What Small and Mid-Sized Firms Should Be Doing Now
Identity Theft Awareness Week is a useful moment for organizations to pause and assess whether their approaches match current risk. For many small and mid-sized firms, practical improvements are less about buying new tools and more about tightening fundamentals.
Some steps worth prioritizing:
- Clarify ownership of identity risk. Someone should be accountable for how identities are provisioned, reviewed, and retired across the organization, not just within individual systems.
- Reduce standing access. Long-lived privileges increase exposure. Regularly reassessing who needs access, and for how long, will help reduce the likelihood of credential theft and reduce its impact when (not if) it happens.
- Improve visibility into identity activity.

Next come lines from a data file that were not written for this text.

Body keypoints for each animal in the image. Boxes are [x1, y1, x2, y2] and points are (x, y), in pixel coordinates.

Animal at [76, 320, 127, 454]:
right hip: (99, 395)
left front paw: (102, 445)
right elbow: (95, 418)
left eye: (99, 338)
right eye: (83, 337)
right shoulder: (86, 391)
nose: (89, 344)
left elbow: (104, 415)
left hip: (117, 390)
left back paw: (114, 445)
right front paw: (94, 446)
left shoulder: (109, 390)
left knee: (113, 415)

Logging and monitoring should make it possible to identify unusual use of legitimate accounts before damage accumulates.
- Test response assumptions. Identity-related incidents often unfold quietly. Organizations should know who investigates, who decides, and how quickly action can be taken when misuse is suspected.

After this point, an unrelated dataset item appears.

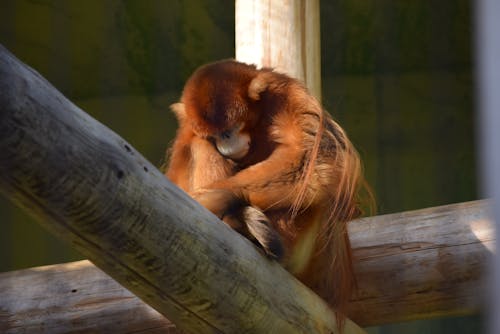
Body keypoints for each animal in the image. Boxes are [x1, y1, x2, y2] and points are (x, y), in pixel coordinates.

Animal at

- Align identity controls with business priorities. Not all identities carry equal risk. Access tied to financial systems, sensitive data, or critical operations deserves additional scrutiny.
These steps are achievable without enterprise-scale budgets, but they do require attention and follow-through.
Identity Theft as a Governance Issue
As identity theft becomes more central to cyber incidents, it increasingly intersects with governance. Decisions about access, monitoring, and exception handling reflect tradeoffs between efficiency and risk. Those tradeoffs affect compliance posture, customer trust, and regulatory exposure.
Leadership teams are often asked whether identity controls exist. The more important question is whether identity risk is understood well enough to support defensible decisions when scrutiny arrives.
Identity theft remains a serious issue for individuals, it’s true. But for organizations, it has become a persistent business risk that touches technology, operations, compliance, and leadership accountability. Addressing that risk requires clear ownership, disciplined governance, and an honest view of how identities function across the organization today.
At TMG, we help organizations strengthen identity-related risk management as part of a broader cybersecurity and governance strategy. The goal is not to eliminate identity theft, but to reduce its impact and ensure leaders can explain their decisions clearly when questions arise.